Janet Murray, a professor in the School of Literature, Media, and Communication at Georgia Tech addresses professors from several Georgia universities who rallied Tuesday, Oct. 12, 2021 at the Keneda Building on the Georgia Tech campus in Atlanta against proposed changes to the state system’s post-tenure review process. (John Spink / John.Spink@ajc.com)

Credit: JOHN SPINK / AJC

Credit: JOHN SPINK / AJC

Janet Murray, a professor in the School of Literature, Media, and Communication at Georgia Tech addresses professors from several Georgia universities who rallied Tuesday, Oct. 12, 2021 at the Keneda Building on the Georgia Tech campus in Atlanta against proposed changes to the state system’s post-tenure review process. (John Spink / John.Spink@ajc.com)

The Georgia Board of Regents voted Wednesday to approve changes to its post-tenure review process that critics say will make it easier to fire faculty members and tougher to recruit professors.

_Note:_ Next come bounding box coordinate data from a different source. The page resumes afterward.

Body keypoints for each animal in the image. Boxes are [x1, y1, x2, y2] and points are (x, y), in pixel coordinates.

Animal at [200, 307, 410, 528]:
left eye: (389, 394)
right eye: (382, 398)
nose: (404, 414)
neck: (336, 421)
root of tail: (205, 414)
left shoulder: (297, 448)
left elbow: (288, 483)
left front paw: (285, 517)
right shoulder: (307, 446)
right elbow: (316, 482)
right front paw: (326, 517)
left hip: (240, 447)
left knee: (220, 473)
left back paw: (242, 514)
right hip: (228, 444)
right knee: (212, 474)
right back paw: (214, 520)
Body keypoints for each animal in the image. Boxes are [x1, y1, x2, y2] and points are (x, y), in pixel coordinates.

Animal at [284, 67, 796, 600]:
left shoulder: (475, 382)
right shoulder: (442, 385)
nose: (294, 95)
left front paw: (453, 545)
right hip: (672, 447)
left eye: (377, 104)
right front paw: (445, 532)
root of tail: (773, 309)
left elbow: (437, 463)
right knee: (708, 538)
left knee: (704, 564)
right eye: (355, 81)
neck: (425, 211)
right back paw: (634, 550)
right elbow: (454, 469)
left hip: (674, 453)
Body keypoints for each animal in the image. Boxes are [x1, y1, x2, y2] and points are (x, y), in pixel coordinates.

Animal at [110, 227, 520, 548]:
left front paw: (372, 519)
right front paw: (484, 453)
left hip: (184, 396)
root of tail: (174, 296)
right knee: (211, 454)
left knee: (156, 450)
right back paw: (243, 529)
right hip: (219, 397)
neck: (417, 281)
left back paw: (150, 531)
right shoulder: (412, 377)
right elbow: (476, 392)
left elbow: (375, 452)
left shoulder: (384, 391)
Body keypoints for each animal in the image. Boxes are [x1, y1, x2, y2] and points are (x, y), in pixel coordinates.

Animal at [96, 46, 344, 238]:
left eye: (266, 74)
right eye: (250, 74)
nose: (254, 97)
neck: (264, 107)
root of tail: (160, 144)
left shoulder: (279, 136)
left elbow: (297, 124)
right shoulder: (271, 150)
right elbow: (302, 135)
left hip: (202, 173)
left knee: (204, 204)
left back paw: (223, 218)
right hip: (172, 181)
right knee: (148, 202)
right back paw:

University System of Georgia officials maintain the changes are needed to better measure student success in the tenure review process, which they say is critical to improving their efforts of getting students to complete their degrees. The changes include adding a student success component to reviews to evaluate how faculty members interact with students outside the classroom through mentoring or advising.

Faculty members are worried about changes that weren’t in the prior guidelines, such as the potential for them to lose their job if they have two consecutive subpar annual reviews and don’t meet improvement requirements.

The Regents voted for the changes without any discussion Wednesday. Board members on the academic affairs committee previously said faculty members will have input in how the changes are implemented at their colleges and universities.

“Critical to this is continuing to engage with faculty and campus leadership as they develop and refine standards that meet the unique needs on every campus,” system officials said in a statement Wednesday night. “These new standards must be consistent with all (Board of Regents) policy, and so must build in appropriate due-process mechanisms as well as the promotion of academic freedom. While the policy as a whole ensures consistency, equity and accountability across the system, it remains a framework around which faculty and campus leadership build a post-tenure review process that works best for their individual institution.”

However, more than 1,100 people have signed a petition opposing the changes. The American Association of University Professors has threatened action that could result in censure against the system, which those against the review changes describe as a “black eye” that could hurt recruiting of highly qualified professors from other states.

One of Georgia’s most prominent Democrats, former state House of Representatives Minority Leader Stacey Abrams, pointed out those concerns in a social media post before the vote.

“Academic freedom guaranteed by tenure is more than a hiring gimmick,” Abrams wrote on Twitter. “Georgia cannot compete for talent or produce innovation if we undermine our public universities. (The Board of Regents of the University System of Georgia) has already abandoned the physical health of our schools. Let’s not destroy intellectual capacity as well.”